Several eating establishments are around including the Glencoe Hotel, Glencoe Cafe and The Clachaig Inn. Glencoe is also a popular location for self-catering holidays; with many chalets, cottages and lodges available for weekly and short break rental. Also located in the village, but along the A82, is the Glencoe Visitor Centre, run by the National Trust for Scotland. This modern (constructed in 2002) visitor centre houses a coffee shop, store, and information centre. Nearby memorials sites are the Celtic cross at the Massacre of Glencoe Memorial, and plaque at Henderson Stone (Clach Eanruig).

The village is surrounded by spectacular mountain scenery and is popular with serious hill-walkers, rock and ice climbers.
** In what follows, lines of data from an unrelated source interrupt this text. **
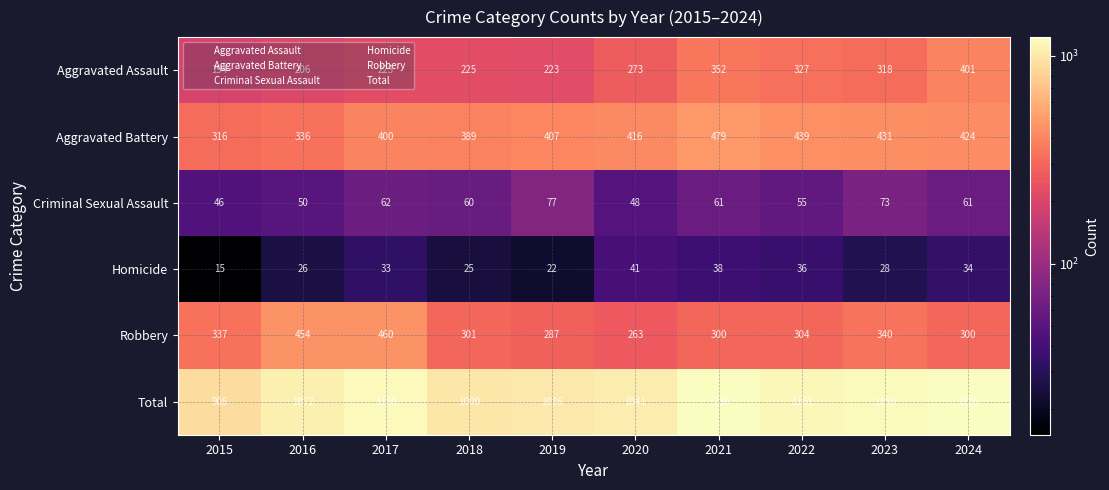

At which category does the chart reach its minimum across all series?

2015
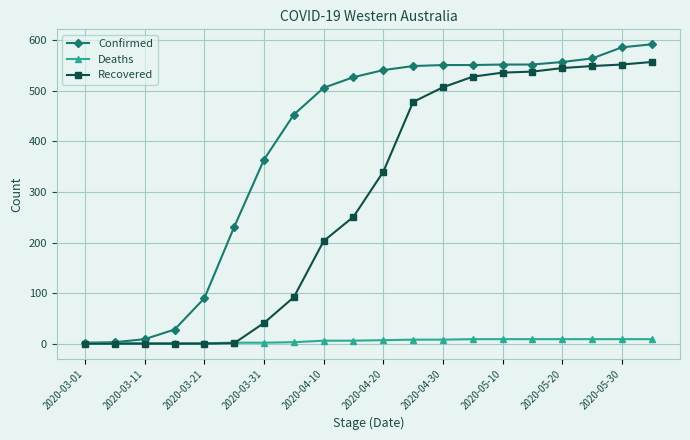

Which series has the largest total across all categories?

Confirmed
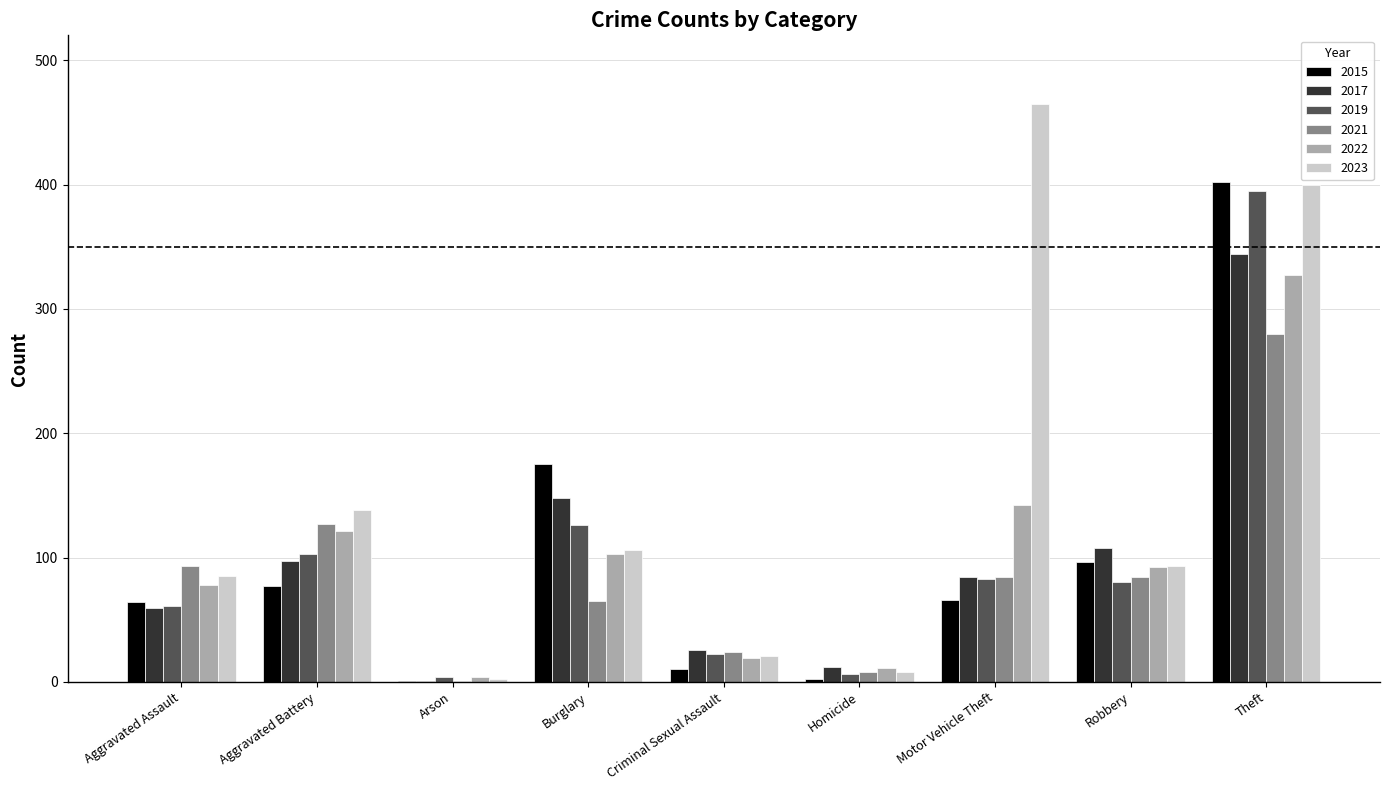

Which label corresponds to the largest value in the chart?

Motor Vehicle Theft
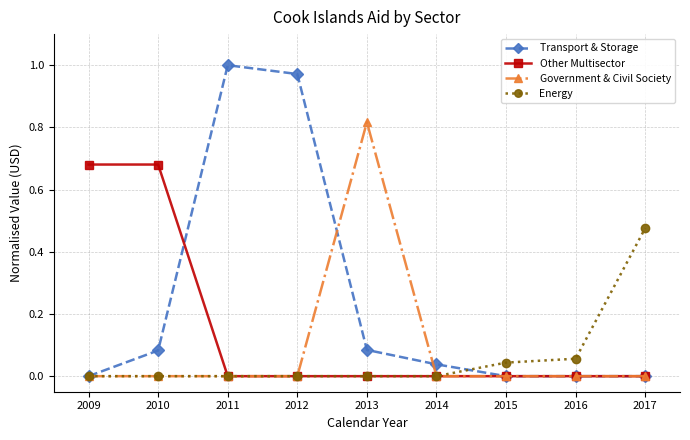

Rank the series by their maximum value, from lowest to highest.

Energy, Other Multisector, Government & Civil Society, Transport & Storage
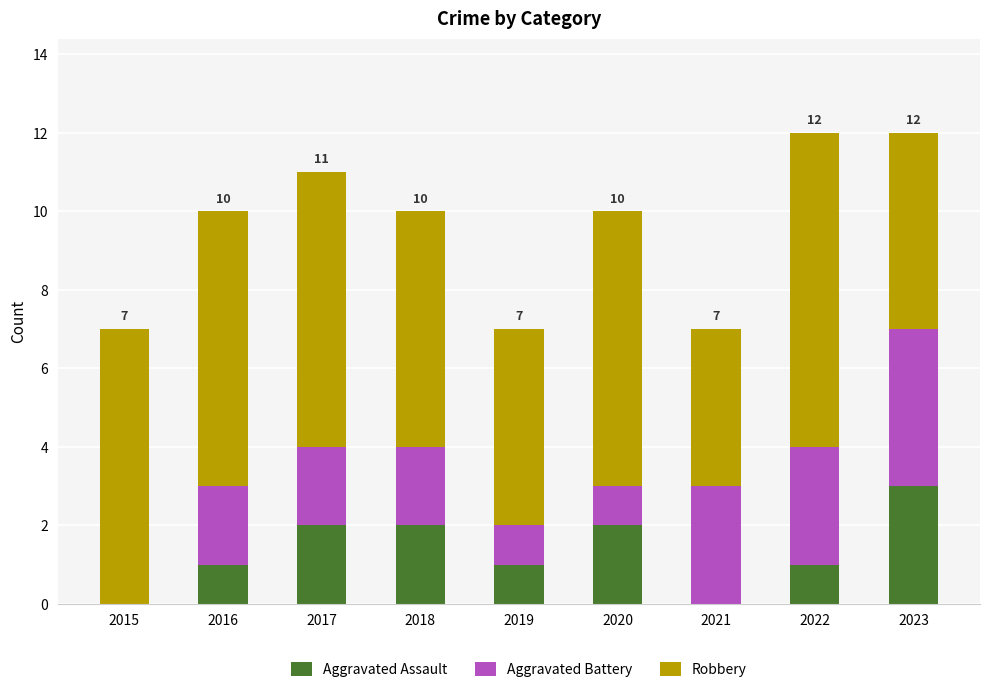

Reading left to right, list the values for the Aggravated Assault series.

2015=0	2016=1	2017=2	2018=2	2019=1	2020=2	2021=0	2022=1	2023=3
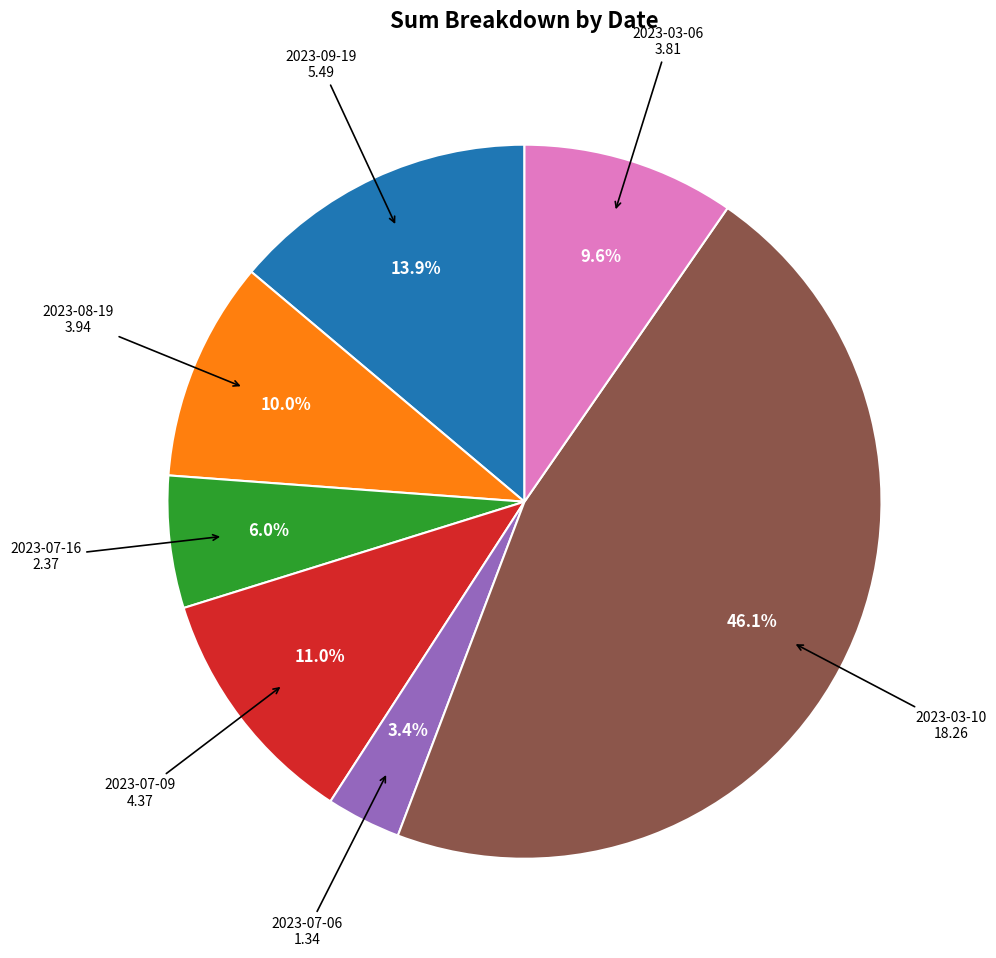

Does any single category account for the majority?

No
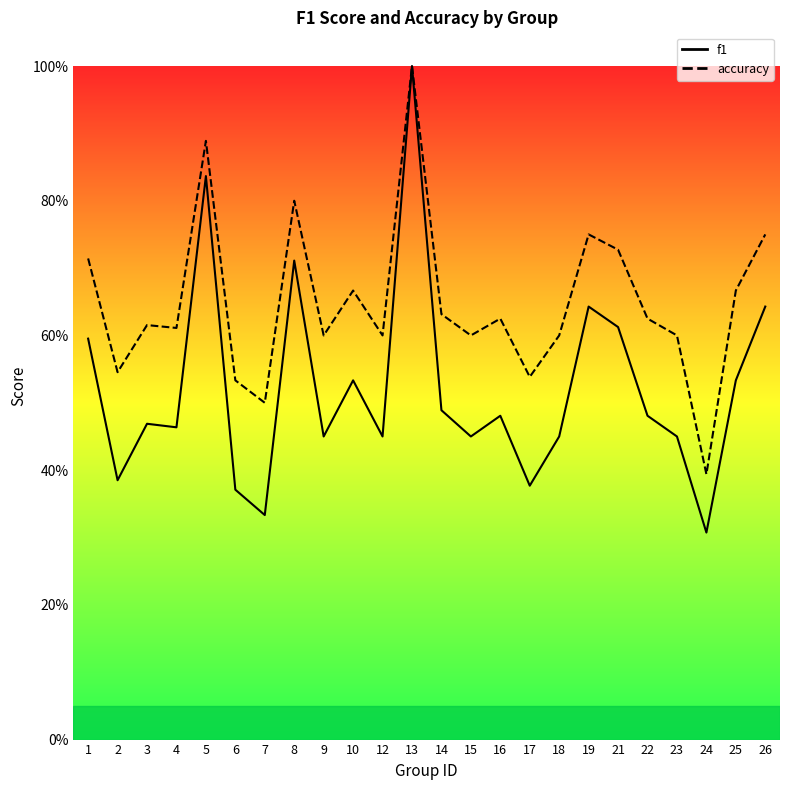

What are all the series names shown in the legend?

f1, accuracy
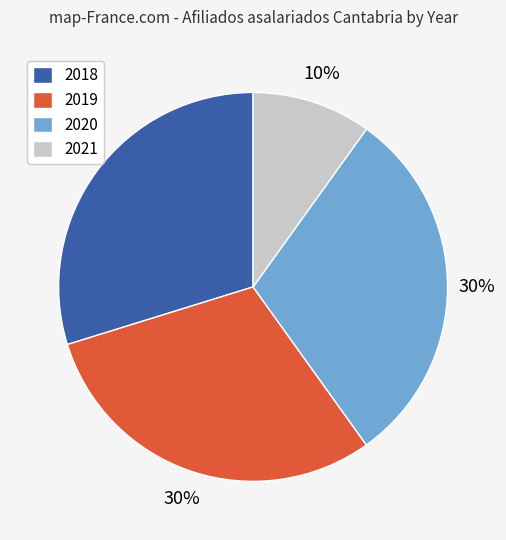

Which slice is the smallest?

2021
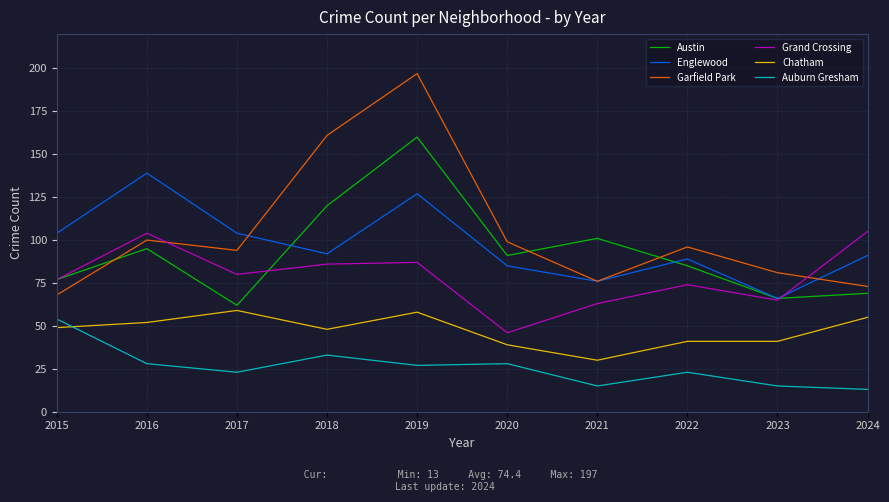

What is the difference between the second highest and minimum values in the Grand Crossing series?

58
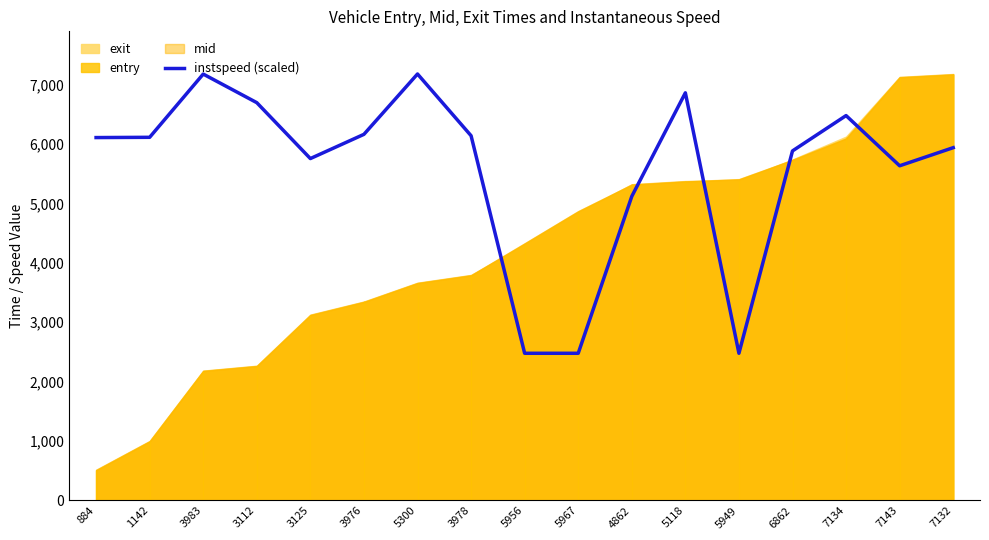

Reading left to right, what are all the values shown in this chart?

884=6106.9	1142=6111.4	3983=7175.5	3112=6694.5	3125=5753.7	3976=6161.4	5300=7177.0	3978=6138.1	5956=2477.0	5967=2477.0	4862=5117.6	5118=6859.9	5949=2477.0	6862=5882.5	7134=6477.0	7143=5632.3	7132=5937.0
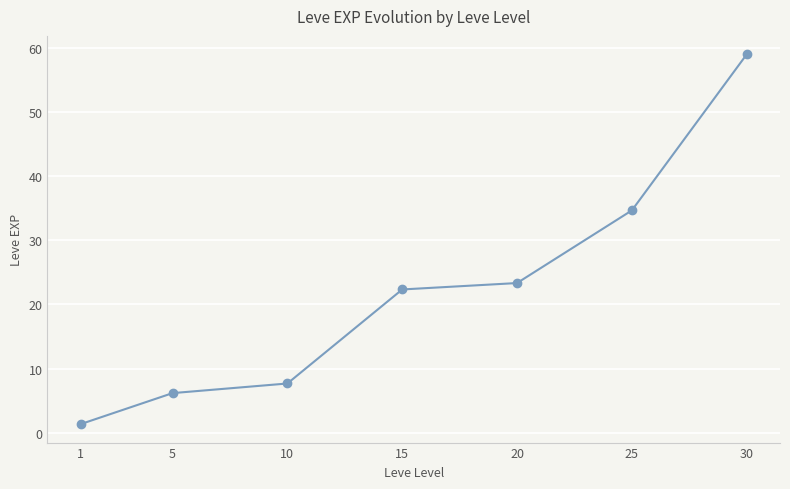

List the labels in order of value, smallest first.

1, 5, 10, 15, 20, 25, 30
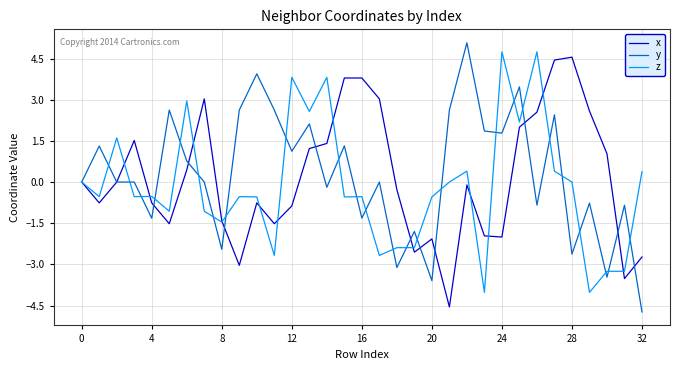

What is the minimum value shown in the chart?

-4.7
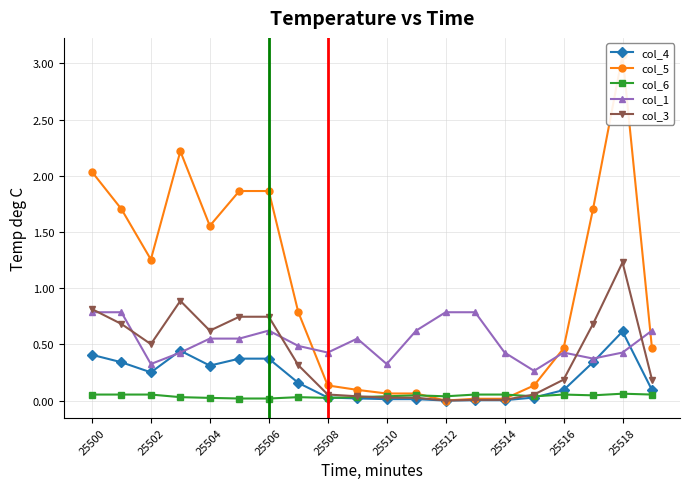

Where is col_1 nearest to the value 0?

15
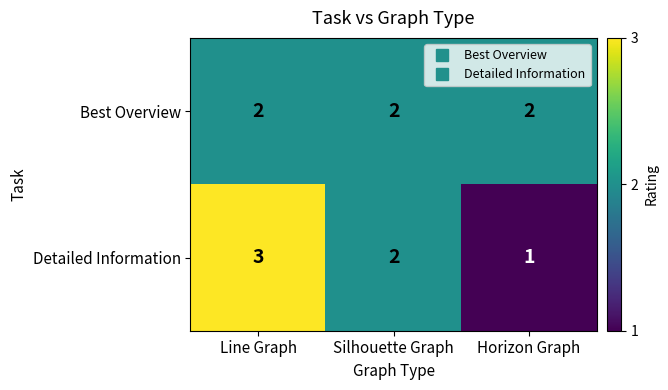

Read the Detailed Information value at Line Graph.

3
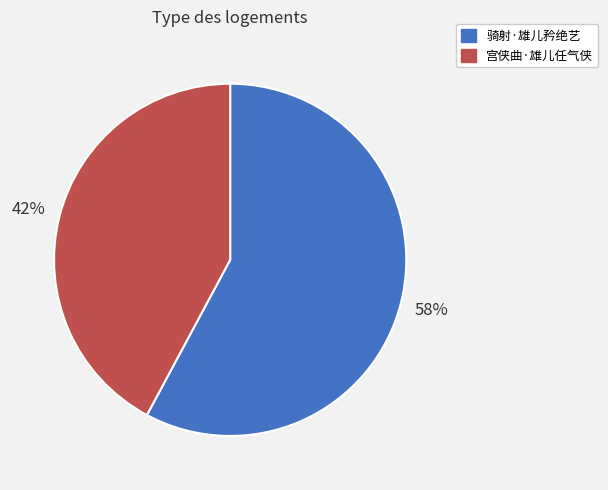

Which category accounts for the majority?

骑射·雄儿矜绝艺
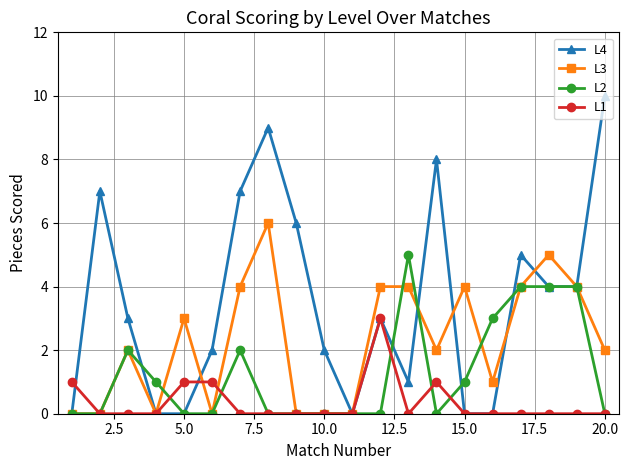

True or false: L2 has more than 0 interior local peaks.

True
Travel writer Rick Steves describes the area as exhibiting "the wild, powerful and stark beauty of the Highlands... dramatic valley, where the cliffsides seem to weep with running streams when it rains". The area has been seen in numerous films, including Harry Potter and the Prisoner of Azkaban as the home of Hagrid, and the 2012 James Bond film Skyfall.

In Ian Fleming's original novel On Her Majesty's Secret Service James Bond tells Sir Hilary Bray, a genealogist with the Royal College of Arms, his father was from the Highlands, near Glencoe and in Fleming's other novel You Only Live Twice M's obituary for Bond also mentions his father, Andrew Bond, was from Glencoe.

Well-known residents include Hamish MacInnes, mountaineer and inventor of the MacInnes Stretcher.